Los que nos implicamos en la escritura estamos todo el rato escribiendo. Con la imaginación tratamos de ahondar en cualquier hecho hasta poder transformarlo en palabras. Ante un conflicto o un mal momento, escribimos para tratar de comprender lo que nos sucede. Si estamos ociosos, puede ocurrir que algo o alguien pase por delante y se nos dispare la fantasía, o que nos conmueva un paisaje y lo inmovilicemos, como si eso fuera posible, hasta humanizarlo con algún personaje.

Es obsesiva la intención de querer retener lo mejor que nos pase, sobre todo esos momentos especiales con familiares y amigos, tan deseados después de las restricciones.

Escribir es un impulso que nos ayuda a profundizar, a trabajar la imaginación, a hacer ficción si nos apetece y a filtrar todo aquello que nos parezca útil de la realidad. ¡Ay! Filtrar. Ya llegó. Y resulta que hace poco escuché que lo que retenemos no ocurre tal y como sucedió porque la memoria es falsaria.

Falsaria. Vaya palabreja en pleno septiembre que era el mes especial de mi casa de niña.

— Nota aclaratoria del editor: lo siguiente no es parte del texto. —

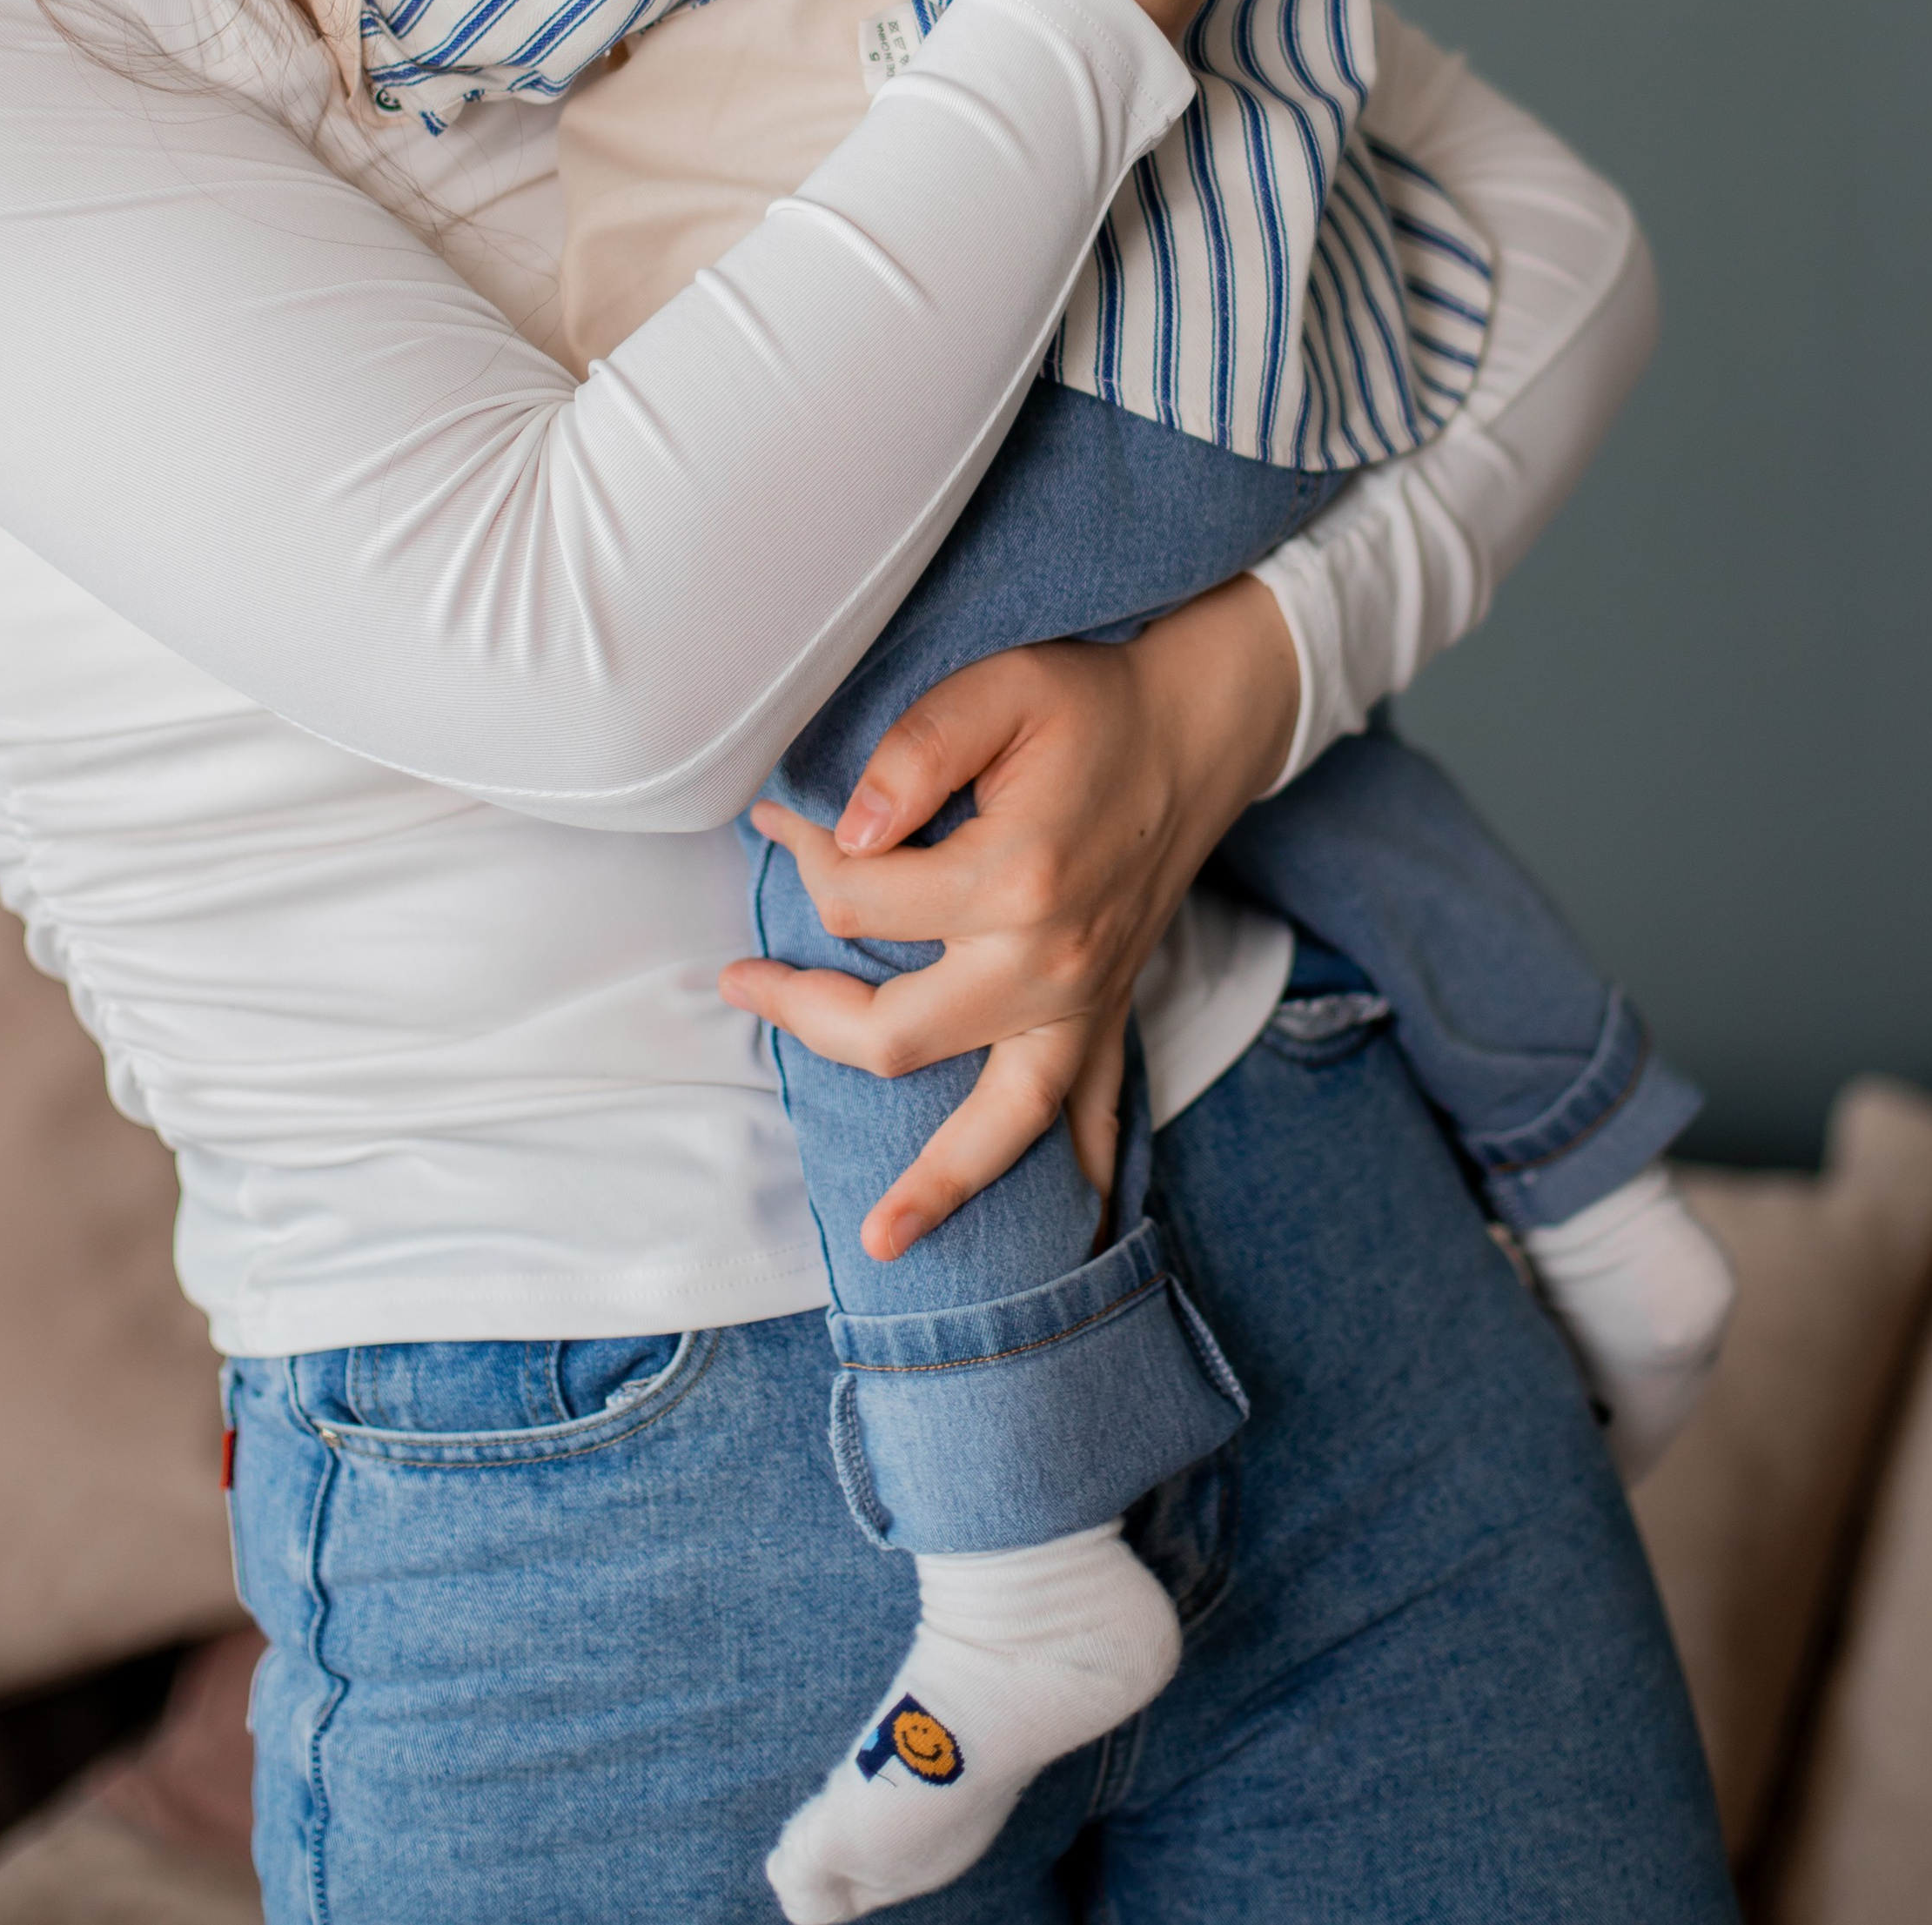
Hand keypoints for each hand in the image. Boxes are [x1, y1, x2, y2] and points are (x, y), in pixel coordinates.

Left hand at [717, 572, 1301, 1262]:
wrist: (1193, 725)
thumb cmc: (1087, 702)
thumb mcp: (996, 690)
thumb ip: (913, 753)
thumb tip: (843, 829)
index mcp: (1015, 878)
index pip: (858, 901)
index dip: (805, 858)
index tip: (782, 819)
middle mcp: (1051, 961)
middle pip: (896, 1033)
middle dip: (804, 1014)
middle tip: (738, 981)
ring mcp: (1085, 1000)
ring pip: (1001, 1121)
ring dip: (941, 1183)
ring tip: (882, 1241)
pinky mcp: (1109, 1010)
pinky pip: (1098, 1114)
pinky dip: (1085, 1173)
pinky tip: (1075, 1229)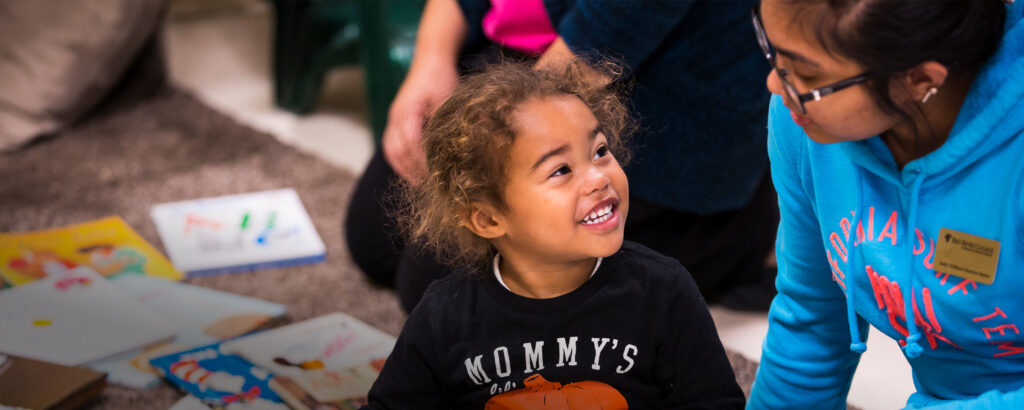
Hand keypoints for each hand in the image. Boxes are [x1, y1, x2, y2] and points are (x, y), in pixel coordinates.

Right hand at [381, 66, 457, 183]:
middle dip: (413, 170)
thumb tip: (453, 149)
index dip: (423, 161)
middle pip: (398, 150)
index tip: (437, 175)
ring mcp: (393, 119)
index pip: (411, 142)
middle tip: (431, 185)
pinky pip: (391, 146)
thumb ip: (446, 123)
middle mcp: (396, 117)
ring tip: (420, 184)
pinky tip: (412, 172)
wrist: (430, 60)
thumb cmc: (442, 78)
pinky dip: (399, 161)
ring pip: (391, 150)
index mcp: (408, 111)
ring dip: (405, 169)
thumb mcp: (448, 99)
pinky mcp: (395, 121)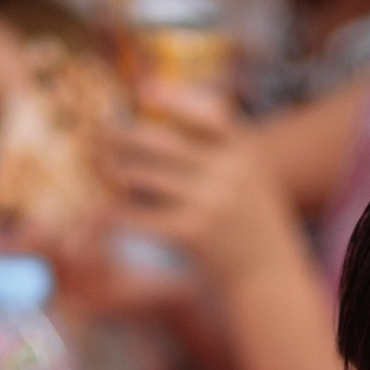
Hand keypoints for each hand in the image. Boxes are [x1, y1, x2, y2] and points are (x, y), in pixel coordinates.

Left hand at [103, 86, 295, 286]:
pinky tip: (102, 212)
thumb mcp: (252, 182)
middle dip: (123, 135)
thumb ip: (226, 154)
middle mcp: (228, 172)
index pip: (209, 113)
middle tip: (99, 135)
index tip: (142, 90)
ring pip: (141, 174)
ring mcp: (210, 201)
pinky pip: (138, 214)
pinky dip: (114, 212)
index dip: (174, 99)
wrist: (270, 278)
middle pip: (161, 141)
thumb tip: (192, 118)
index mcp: (244, 153)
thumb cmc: (253, 229)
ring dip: (112, 172)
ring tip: (100, 172)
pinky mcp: (192, 233)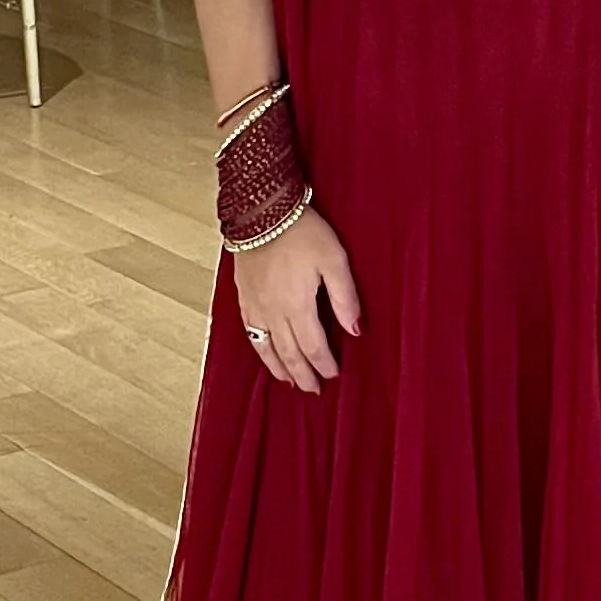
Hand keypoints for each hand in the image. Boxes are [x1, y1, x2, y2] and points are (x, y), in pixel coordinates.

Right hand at [234, 207, 360, 392]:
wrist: (261, 211)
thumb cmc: (302, 231)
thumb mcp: (334, 260)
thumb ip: (345, 297)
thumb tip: (356, 330)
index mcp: (298, 305)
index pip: (314, 346)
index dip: (324, 364)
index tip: (334, 374)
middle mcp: (274, 312)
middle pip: (290, 353)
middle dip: (304, 374)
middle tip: (314, 390)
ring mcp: (255, 306)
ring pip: (267, 348)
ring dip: (280, 368)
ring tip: (290, 382)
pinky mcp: (243, 297)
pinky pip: (251, 332)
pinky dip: (260, 349)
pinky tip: (265, 353)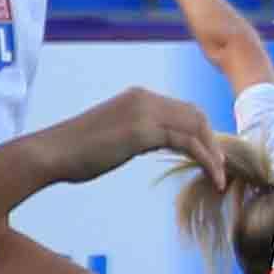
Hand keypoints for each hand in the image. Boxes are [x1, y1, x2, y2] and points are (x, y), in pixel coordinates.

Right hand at [33, 85, 222, 188]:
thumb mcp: (114, 135)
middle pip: (196, 115)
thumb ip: (137, 133)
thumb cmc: (76, 152)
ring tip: (221, 177)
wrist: (51, 153)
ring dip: (214, 153)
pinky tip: (214, 177)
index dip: (202, 131)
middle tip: (222, 167)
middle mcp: (145, 98)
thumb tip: (152, 141)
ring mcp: (144, 112)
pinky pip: (188, 143)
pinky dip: (206, 159)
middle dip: (213, 141)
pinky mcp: (143, 131)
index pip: (183, 109)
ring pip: (197, 127)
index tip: (211, 155)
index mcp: (138, 97)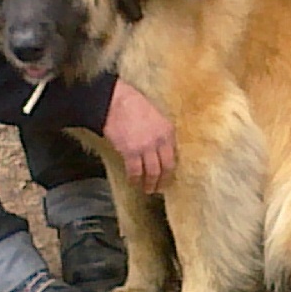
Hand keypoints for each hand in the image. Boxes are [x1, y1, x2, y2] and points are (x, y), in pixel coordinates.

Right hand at [103, 78, 175, 192]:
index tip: (167, 176)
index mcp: (169, 131)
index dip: (171, 169)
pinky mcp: (131, 152)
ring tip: (147, 189)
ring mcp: (146, 147)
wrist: (116, 101)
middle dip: (163, 181)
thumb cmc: (134, 106)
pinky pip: (135, 171)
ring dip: (150, 184)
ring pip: (153, 173)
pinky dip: (135, 179)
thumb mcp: (156, 117)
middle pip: (167, 167)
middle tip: (159, 188)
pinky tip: (133, 182)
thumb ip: (161, 134)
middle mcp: (161, 141)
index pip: (174, 156)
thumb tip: (160, 150)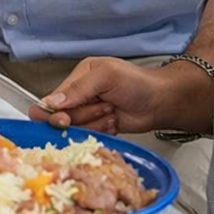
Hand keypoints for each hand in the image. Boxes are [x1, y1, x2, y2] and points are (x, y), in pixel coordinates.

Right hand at [32, 57, 175, 133]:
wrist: (163, 102)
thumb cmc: (139, 82)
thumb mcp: (106, 76)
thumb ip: (78, 89)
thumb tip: (51, 102)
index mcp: (78, 77)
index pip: (52, 99)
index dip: (54, 112)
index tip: (63, 120)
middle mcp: (80, 96)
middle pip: (62, 117)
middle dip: (83, 116)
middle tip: (104, 108)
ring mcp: (89, 113)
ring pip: (76, 129)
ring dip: (96, 123)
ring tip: (112, 112)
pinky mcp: (98, 127)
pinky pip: (89, 136)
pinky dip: (102, 132)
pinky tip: (114, 122)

Septiembre implicaba la procesión de La Patrona cuando toda la ciudad se echaba a la calle con zapatos nuevos o muy limpios. Era la vuelta al colegio. Emocionante mientras eres pequeño y apasionante cuando vas de profe. Era el abrazo a los compañeros, el retener los nuevos objetivos idealizados y preciosos de cada curso, siempre encaminados a la formación del alumno como persona espiritual y social. Eran los exámenes de septiembre y los nervios de los chiquillos ante la posibilidad de seguir con sus mismos compañeros. En septiembre, en mi casa, había celebraciones de cumpleaños y un sinfín de Marías: bisabuela, abuela, madre, yo por ser la mayor, y hasta una prima menor y siempre lo celebrábamos juntos. Juntos. Preciosa palabra.

Yo me adhiero a esos recuerdos familiares. Filtrando y reteniendo lo bueno que me dieron. ¿Poco objetiva? Probablemente. Mi memoria falsaria se defiende de lo que pueda no ser tan idílico, sobre todo este septiembre, en el que no dejo de pensar en la suerte de pertenecer a una tribu aunque, a veces, se rompiera algún juguete.